China's producer prices rose at their slowest pace in 13 months in December, as the government's war against winter smog dented factory demand for raw materials in a sign the world's second largest economy has started to slow. 

China's producer price index rose 4.9% in December from a year earlier, the slowest growth since November 2016, the National Bureau of Statistics (NBS) said. 

That was slightly faster than the 4.8% in a Reuters poll of analyst but much weaker than the 5.8% pace seen in November. 

The data also showed consumer inflation accelerating less than expected and remaining well within the central bank's comfort zone. 

Analysts say the year-on-year slowdown in producer price inflation was due partly to a high base last year with price gains in raw materials falling from their peaks.

It also supports the view that a softening in the economy has started in the last few months.

Today's data shows producer price increases slowing for the second month in a row in December, which follows a modest recovery in prices seen in the third quarter of last year. 

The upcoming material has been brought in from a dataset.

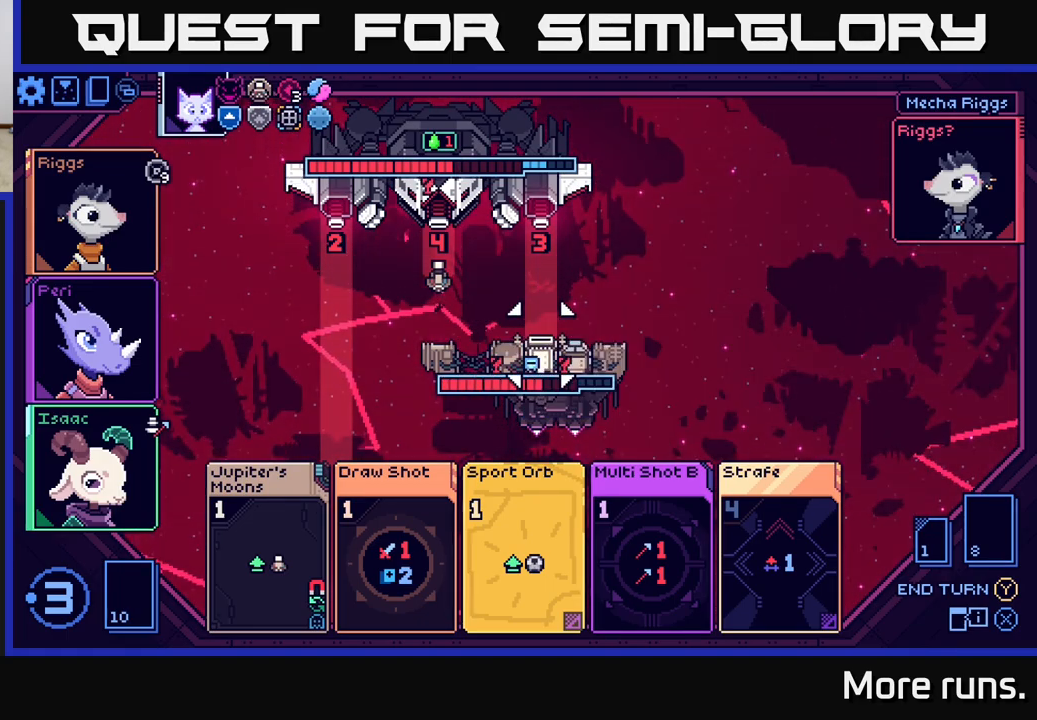
{"buttons": [], "left_stick": "left", "right_stick": "center", "events": [[183, "left_stick", "center"], [333, "left_stick", "left"]]}
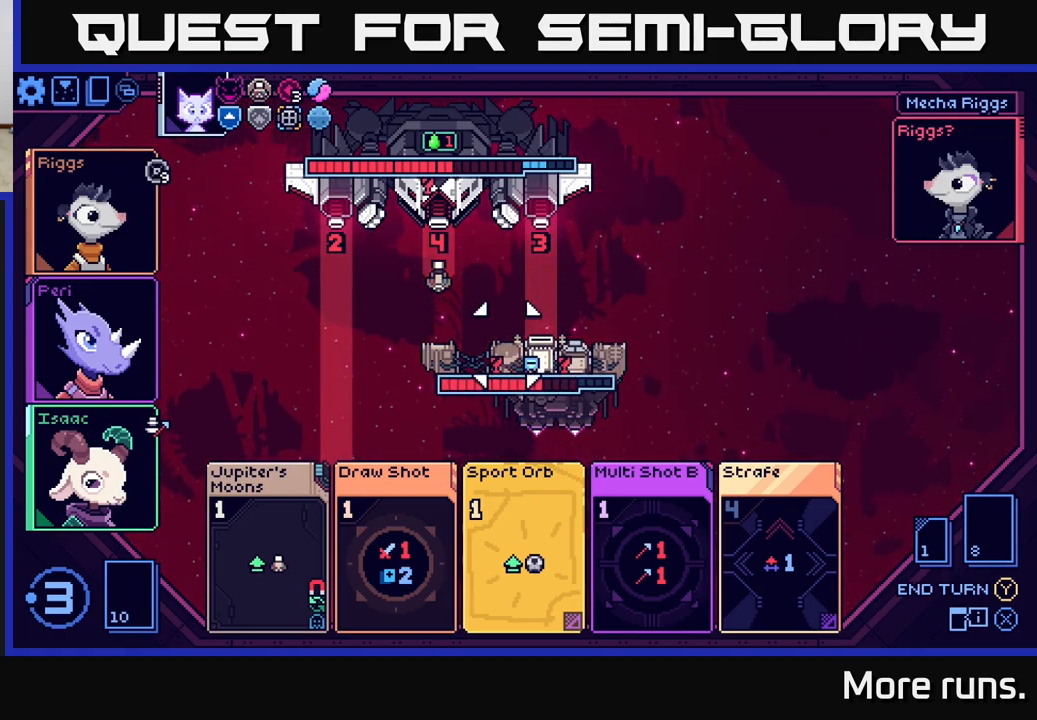
{"buttons": [], "left_stick": "down", "right_stick": "center", "events": [[33, "left_stick", "center"], [450, "left_stick", "down"]]}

A government crackdown on smog in the heavily industrialised northern provinces this year has hit demand for raw materials and continued curbs on the housing market have weighed on property investment. 

While pollution curbs have had a disinflationary effect on producer prices, the resulting supply disruptions have in some segments added upward pressure to prices. 

On a month-on-month basis, the PPI rose 0.8% in December, beating November's 0.5% increase, due to temporary disruptions caused by the pollution curbs.

The production restrictions at factories have triggered fears of supply shortages, giving a major boost to iron ore and steel futures prices and helping to offset tepid demand during winter months as construction activities slow. 

Raw material prices rose 8.1% in December year-on-year, slowing from the 9.7% increase in November, data from the statistics bureau showed. 

China's industrial firms reported seven-month low earnings for November as demand and producer price gains eased, adding more pressure on companies saddled with debt. 

In December, consumer inflation accelerated less than expected to 1.8% from a year earlier compared to 1.7% in November. The consumer price index (CPI) had been expected to edge up to 1.9%. 

The food price index declined 0.4% in December after falling 1.1% in November. Non-food prices rose 2.4%, compared with 2.5% in November. 

Core inflation, which strips out volatile food and energy prices, slowed to 2.2% from 2.3% a month earlier. 

China's economy is expected to have posted growth of 6.8% in 2017, up slightly from the previous year, supported by a construction boom and robust exports.